Mais perto da verdade

[dropcap]H[/dropcap]á 45 anos o meu país mudou. Perdeu poeira, perdeu teias de aranha, perdeu algemas e mordaças. E ouviu-se um grito imenso pelas ruas. Num momento, parecia haver um só povo, uma só garganta, uma única língua: a que pedia liberdade.

A liberdade veio mas não veio sozinha. Trouxe a Educação e a Saúde para todos, o direito ao trabalho e as férias. Trouxe dignidade a cada cidadão e a certeza de poder olhar outros quaisquer de frente apenas por ser humano e português. Trouxe a lei estribada no pressuposto de que era igual para todos.

Ao mesmo tempo, o povo português descobria-se. Ele havia tantos que nunca tinham visto o mar. Tantos que não sabiam ler. Tantos que não faziam ideia do que existia além do horizonte das aldeias, das vilas, das suas vidas encerradas na tradição e no medo.

Sim, havia medo. Medo do cura, medo dos lobos, medo dos doutores. Medo da guarda, medo da geada e medo do médico. Era um país aterrado, no sossego e no respeitinho. E havia a guerra, que nos diziam ser contra os “turras”, algo vago e africano. Havia um canal de televisão, a preto e branco.

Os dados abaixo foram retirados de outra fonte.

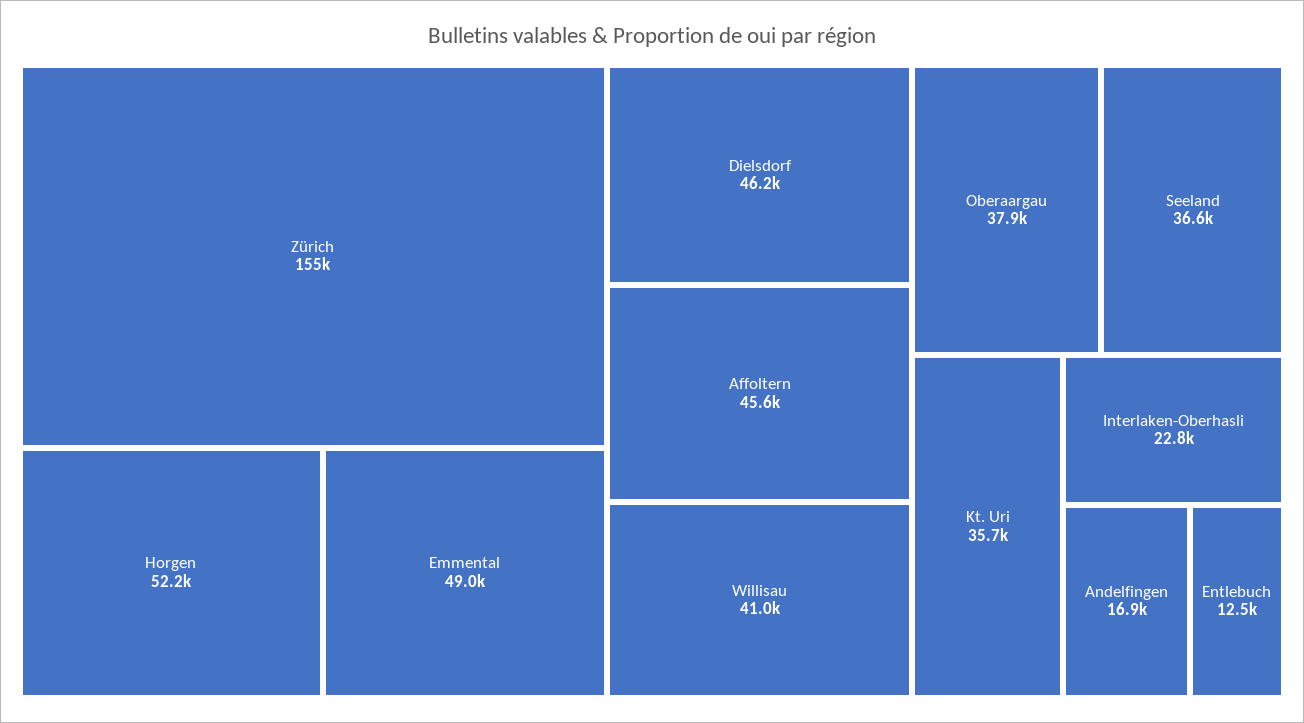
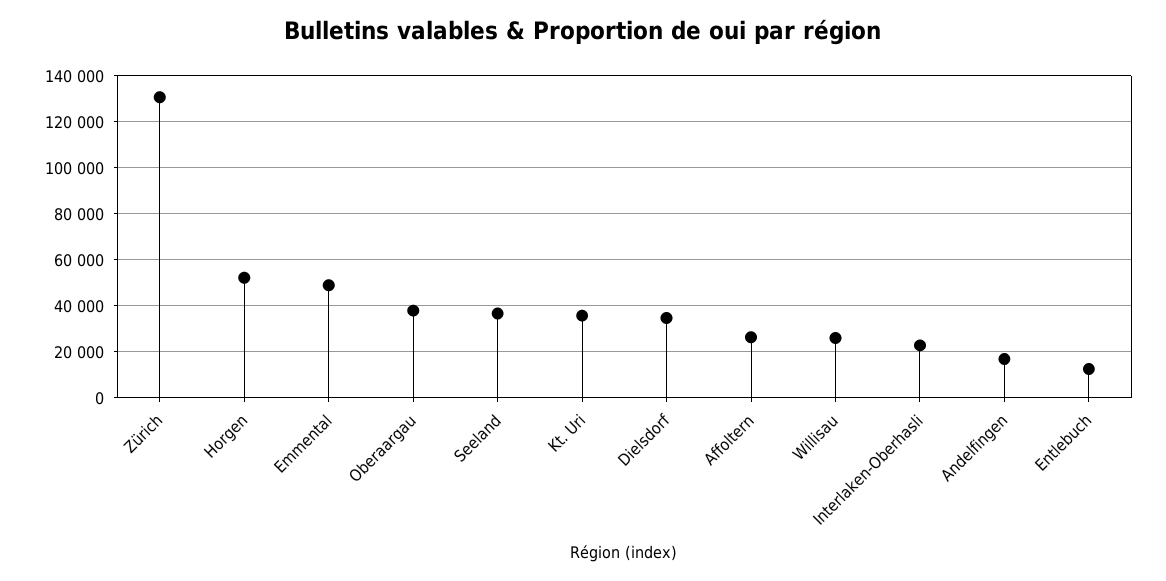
Zürich: 155000 -> 130000
Dielsdorf: 46200 -> 35000
Affoltern: 45600 -> 25000
Willisau: 41000 -> 25000

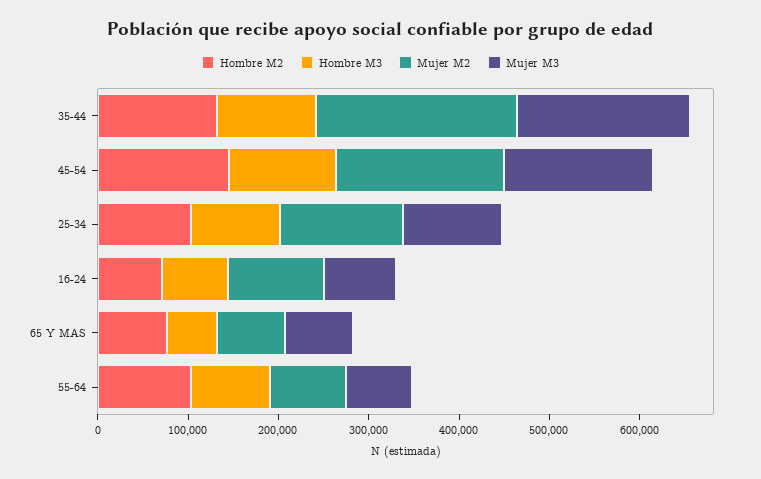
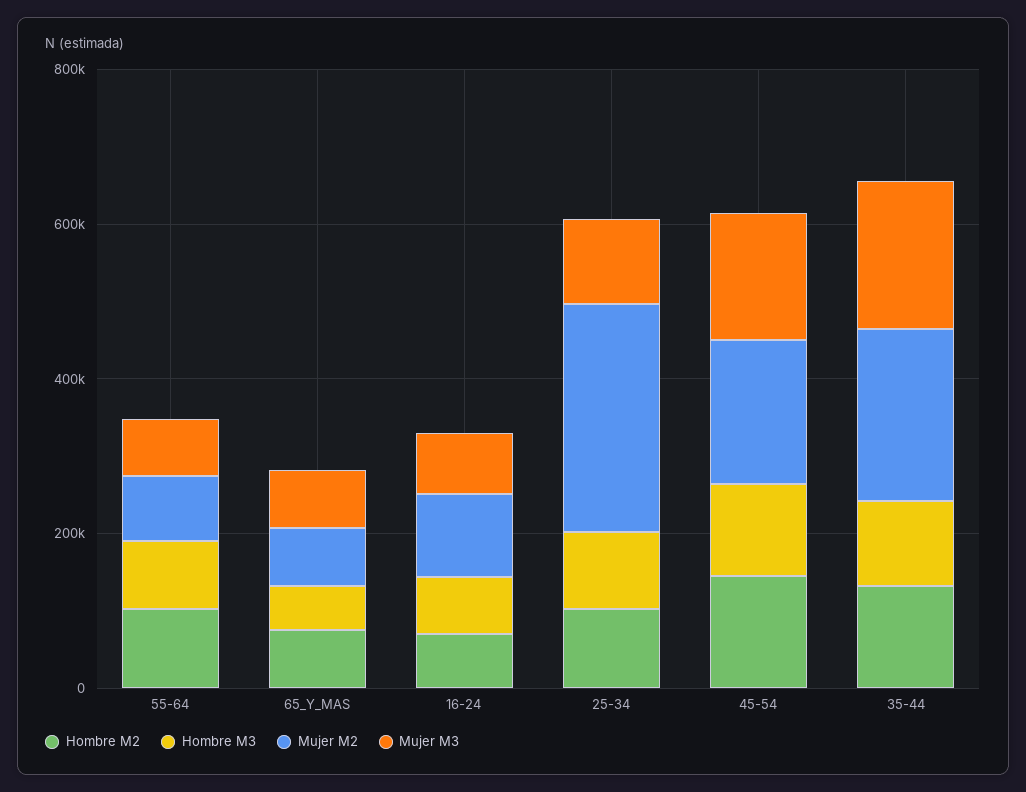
Mujer M2, 25-34: 140000 -> 300000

Depois, há 45 anos, foi uma explosão de cores, de esperanças, de motivos e ideais. Esqueceu-se Fátima, o fado e o futebol; emergiu a política, os partidos e o divórcio. Até o povo perceber que falava muito, gastava muito tempo em reuniões, encontros e assembleias, mas pouco era ouvido, e que talvez fosse melhor ser cidadão de quatro em quatro anos, na mesa de voto, a não ser que quisesse carreira num partido. Chegaram as telenovelas, regressou o futebol, nasceu uma nova geração de fadistas e o Papa devolveu protagonismo à Cova da Iria.

Ou seja, durante 45 anos, o país tentou moldar-se à democracia, liberal para uns e empobrecida para outros. Nisto foi um sucesso. O ideal de igualdade foi-se aos poucos dissipando, ao ponto de hoje parecer “injusto” a alguns jovens turcos. Portugal segue, desajustado como sempre, a cartilha da Europa, e talvez nalguns aspectos deste desajuste resida algum do nosso encanto. Noutros a nossa desgraça. Fadisticamente falando.

45 anos depois continuamos a celebrar o evento que catapultou a nossa vida colectiva para um outro patamar de realidade, retirando-nos de uma existência reprimida, vegetativa e rural, espécie de hamish europeus.

Querer voltar atrás seria como perguntar a quem contemplou a luz se prefere regressar à contemplação das sombras. O que o 25 de Abril nos deu, entre muitas outras coisas, foi a possibilidade de uma vida mais perto da verdade.